A Change Is Needed. Essay, Research Paper
It’s been two years since Gen. Barry McCaffrey, the nation’s drug czar under the Democratic Clinton administration, urged reform of the state’s harsh Rockefeller Drug Laws. During that time, much in the debate has changed, but one constant remains: The Rockefeller statutes are still on the books, as Draconian as ever, and still in need of urgent reform.
In 1999, Gen. McCaffrey found himself in an alliance with Gov. Pataki in urging reform, even though the governor dismissed the general’s position as politically motivated. In truth, the general was only calling for what Mr. Pataki himself had proposed — reform — while the leader of the Democratic Assembly, Speaker Sheldon Silver, was a surprise holdout, fearing reform might make his fellow Democrats appear soft on crime.
Much has changed in the interim. Now it is Mr. Silver who has come out for reforms that have gained Gen. McCaffrey’s support. The plan would give judges more discretion in sentencing and stress treatment as an alternative to incarceration. In the general’s view, this is the approach necessary to reverse the misguided Rockefeller Drug Laws that were “passed during a time of enormous fear, anxiety and lack of understanding of the issues.” They take a get-tough approach to drug crime by mandating a minimum sentence of 15 years to life for possession of four ounces, or sale of two, of an illegal substance, even if it is a first offense.

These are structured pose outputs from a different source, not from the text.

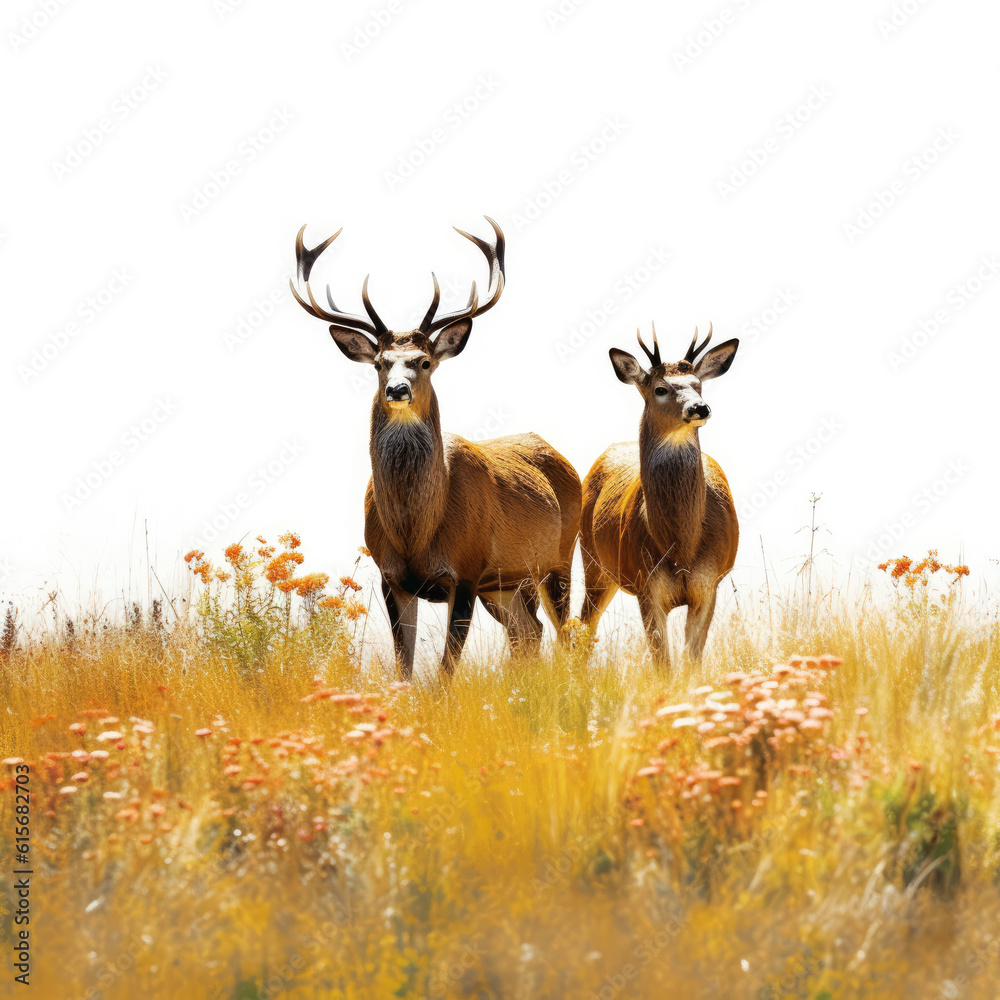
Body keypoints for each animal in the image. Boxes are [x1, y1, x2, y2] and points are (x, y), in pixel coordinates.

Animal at [290, 215, 584, 676]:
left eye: (424, 362)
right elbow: (405, 667)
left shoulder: (465, 571)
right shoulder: (391, 576)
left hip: (559, 557)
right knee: (528, 632)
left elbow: (446, 670)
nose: (397, 390)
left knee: (564, 632)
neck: (416, 532)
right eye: (380, 363)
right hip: (505, 583)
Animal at [580, 324, 744, 664]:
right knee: (582, 627)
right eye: (660, 389)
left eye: (698, 385)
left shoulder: (709, 584)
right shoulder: (647, 586)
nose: (699, 408)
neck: (680, 546)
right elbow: (663, 664)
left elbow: (691, 661)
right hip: (592, 560)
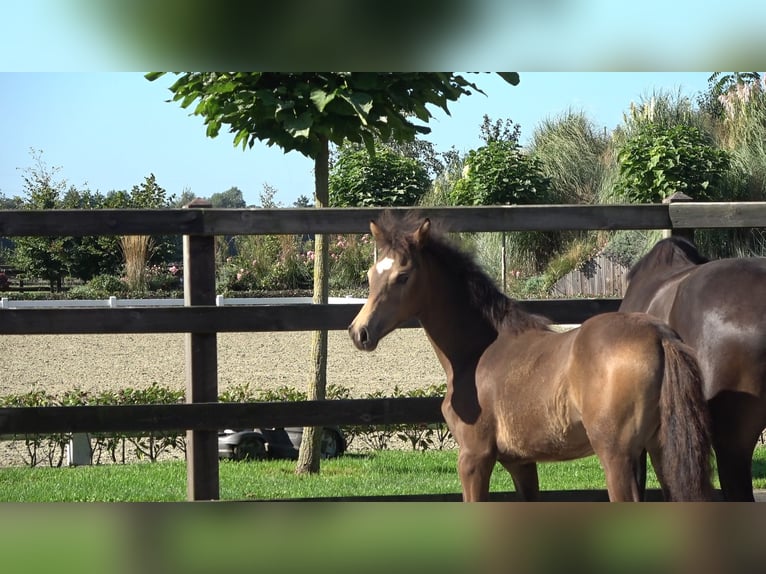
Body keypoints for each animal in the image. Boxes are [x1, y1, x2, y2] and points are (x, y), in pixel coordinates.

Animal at [348, 212, 714, 502]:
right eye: (370, 275)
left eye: (403, 276)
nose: (359, 332)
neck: (477, 353)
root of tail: (659, 336)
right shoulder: (521, 463)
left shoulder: (474, 457)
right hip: (663, 449)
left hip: (617, 456)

That is not to say that Mr. Pataki has abandoned reform. To the contrary, he has advanced a package that also would provide for judicial discretion and treatment alternatives. But unlike the Assembly plan, the governor would not include Class B felons as eligible for treatment. Under the Assembly plan, drug offenders Class B down to E would be eligible.
The governor also proposes to strengthen laws on marijuana possession and distribution, claiming that present statutes are too lax. The sale, or attempted sale, of any amount of marijuana would be upgraded to a felony for some second offenses, while other marijuana felonies would draw longer sentences.
Mr. Pataki defends his position on ruling out treatment for Class B felonies on the grounds that the goal is to keep drug kingpins behind bars, just as the Rockefeller Drug Laws were supposed to do. That would be a credible position if only the Rockefeller laws had attained that goal. But they did not. As for marijuana, even some district attorneys, who oppose Rockefeller drug law reform, are mystified. Why crowd the jails with more low-level offenders if the goal of reform is to reduce the prison population by encouraging treatment as an option to incarceration?
Gen. McCaffrey’s views come at an opportune time. Despite the enthusiasm for drug law reform earlier this year, the issue has faded from the public consciousness and the prospects for passage do not seem as promising today as they were only a few months ago. But now with the former drug czar repeating the call to undo the damages of 28 years of failure, perhaps the governor and lawmakers on both sides will get serious about reaching a middle ground — one where an enlightened drug policy can replace one crafted in ignorance.